The politics of violence control is interesting. I believe the governance of violence consists of stakeholders who have never been victims of violence or experience critical violent encounters before. They would spew their middle-class views of violence being uncivil and having no place in society, therefore leading to the (uncritical) absolute outlawing of violence, except for state-sponsored violence when Singaporean men are trained from the age of 16.5 years to kill on order. I think the legislators associated with outlawing violence are mostly removed from violence themselves. They see not the realities of enforcement. The law may be perfect, but its enforcement lets it down. What happens then? People start taking the law into their own hands and they get punished for it. The problem is still not solved.
I feel very angry that Douglas Oliverio was attacked. Maybe it is because I am reminded of my dad being a victim of road-rage (which is something I haven't thought about for many years and this news had to bring up this memory), or because Douglas is a personality I know from watching TV. I hope he's recovered and stronger than before. I hope his assailants are identified and there can be some justice.

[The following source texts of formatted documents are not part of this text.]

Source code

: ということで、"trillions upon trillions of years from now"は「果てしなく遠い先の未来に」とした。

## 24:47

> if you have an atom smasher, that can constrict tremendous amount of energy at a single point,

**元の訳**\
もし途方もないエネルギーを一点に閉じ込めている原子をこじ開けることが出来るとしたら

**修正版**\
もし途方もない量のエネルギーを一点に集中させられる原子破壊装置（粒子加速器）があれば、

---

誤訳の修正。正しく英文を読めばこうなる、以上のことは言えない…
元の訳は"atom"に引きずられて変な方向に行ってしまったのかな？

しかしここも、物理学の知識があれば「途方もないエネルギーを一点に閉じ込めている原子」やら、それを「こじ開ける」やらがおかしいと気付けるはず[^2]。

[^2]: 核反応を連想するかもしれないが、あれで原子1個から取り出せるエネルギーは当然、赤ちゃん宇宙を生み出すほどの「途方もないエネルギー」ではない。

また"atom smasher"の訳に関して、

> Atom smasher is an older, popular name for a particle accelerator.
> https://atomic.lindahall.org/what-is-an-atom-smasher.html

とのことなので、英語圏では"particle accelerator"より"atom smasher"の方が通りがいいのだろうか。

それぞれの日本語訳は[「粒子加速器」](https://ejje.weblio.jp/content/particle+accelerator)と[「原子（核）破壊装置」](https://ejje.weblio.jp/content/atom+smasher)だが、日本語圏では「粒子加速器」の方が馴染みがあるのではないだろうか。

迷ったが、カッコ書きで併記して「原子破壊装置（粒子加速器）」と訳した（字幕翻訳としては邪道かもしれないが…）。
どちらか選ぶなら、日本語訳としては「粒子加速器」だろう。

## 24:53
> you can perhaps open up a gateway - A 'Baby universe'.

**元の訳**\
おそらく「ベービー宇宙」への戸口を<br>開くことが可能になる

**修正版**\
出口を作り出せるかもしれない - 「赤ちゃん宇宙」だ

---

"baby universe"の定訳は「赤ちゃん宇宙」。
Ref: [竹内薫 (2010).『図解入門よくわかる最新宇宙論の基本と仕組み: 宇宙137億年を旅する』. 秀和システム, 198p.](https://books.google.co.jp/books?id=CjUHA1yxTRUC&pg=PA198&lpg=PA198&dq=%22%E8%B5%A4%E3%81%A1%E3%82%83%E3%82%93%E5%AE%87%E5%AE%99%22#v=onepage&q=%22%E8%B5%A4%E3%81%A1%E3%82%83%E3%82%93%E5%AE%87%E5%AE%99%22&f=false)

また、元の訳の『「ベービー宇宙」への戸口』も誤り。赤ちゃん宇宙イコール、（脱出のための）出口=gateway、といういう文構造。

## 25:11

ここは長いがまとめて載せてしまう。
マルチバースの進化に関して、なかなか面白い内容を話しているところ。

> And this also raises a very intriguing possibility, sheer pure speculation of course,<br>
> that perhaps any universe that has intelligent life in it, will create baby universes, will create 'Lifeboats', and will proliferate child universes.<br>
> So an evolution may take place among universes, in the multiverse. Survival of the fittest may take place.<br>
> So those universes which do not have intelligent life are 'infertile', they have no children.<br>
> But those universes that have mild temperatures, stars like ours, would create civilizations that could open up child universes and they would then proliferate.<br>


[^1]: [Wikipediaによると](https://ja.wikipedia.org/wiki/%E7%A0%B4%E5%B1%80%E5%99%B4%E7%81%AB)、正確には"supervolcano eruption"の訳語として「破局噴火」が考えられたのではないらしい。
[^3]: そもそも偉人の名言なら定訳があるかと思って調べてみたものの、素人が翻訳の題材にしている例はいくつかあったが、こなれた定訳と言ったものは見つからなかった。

-add- on a somewhat related note, sometimes I think about those who genuinely help society and fellow Singaporeans, from grassroots volunteers to the Prime Minister. It might be for self-satisfaction, karma, power, money, blowjobs, whatnot but I admire people who help other people, especially in a place where most people are selfish self-conceited ungrateful fuckwits. Perhaps in such a society, the achievement of helping is all the more a greater thing.